Das Gelände der Pankower Tors ist zugleich die letzte Kaltluftschneise im Nordosten, die bis zum Innenstadt-Ring führt.

Weltweit brennende Wälder und die Sanktionen gegenüber dem Holzexporteur Weißrussland lassen die Holz-Preise weiter steigen.
Eine andere, abzuwägende Größe ist die Entwicklung der Baupreise und der Baumaterialpreise. Vor allem Holz ist inzwischen bis zu 40% teurer geworden.
Ob Investoren-Zusagen für „bezahlbare Mieten“ mit 6,50 €/m² eingehalten werden können, ist völlig offen. Banken überprüfen derzeit bundesweit Bauvorhaben, und stellen z.T. auch getätigte Kreditzusagen aufgrund exorbitant gestiegener Baupreise in Frage.

Angesichts des aus Klimaschutzgründen angestrebten Baubooms mit Bauten aus Holz, wird nun auch der Rohstoff knapp und teuer. Ein Neubau eines Möbelhauses zum Verkauf von „neue Holzmöbeln“ wird dabei u.U. sogar zur Risiko-Investition. Zeitgemäß wären ein Möbel-Recycling und Upcycling von Altholz und Altmöbeln, und ein Kaufhaus für Re-Use-Möbel.
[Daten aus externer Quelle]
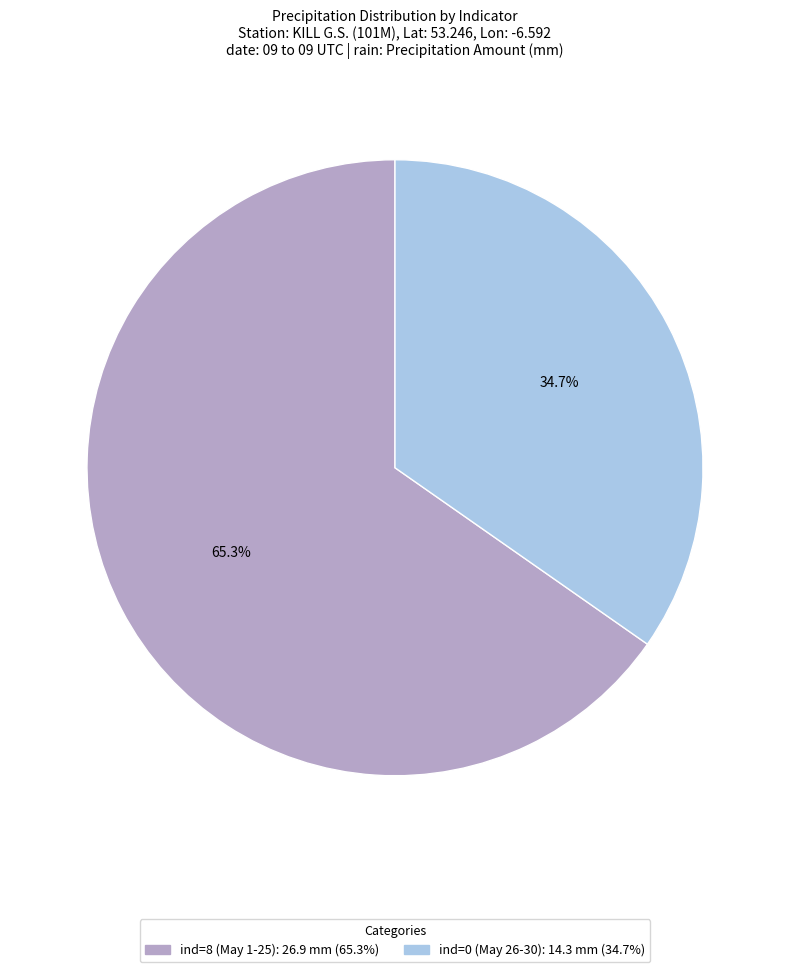

What is the ratio of the value at ind=0 (May 26-30) to the value at ind=8 (May 1-25)?

0.5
Die städtebaulichen Prioritäten sind am Pankower Tor aufgrund des aktuellen „Welt-Klima-Notstandes“ völlig neu abzuwägen*.

Die Alternative eines „Panke-Stausees“ ist inzwischen eine existenzielle Option, die die Zukunft der nächsten 30 Jahre in eine bessere Richtung lenkt!

* Die erforderlichen städtebaulichen und baurechtlichen Abwägungen werden in einem gesonderten White-Paper zusammen gestellt, das als Vorlage für mögliche Einwendungen zur Aufstellung eines B-Plans dient.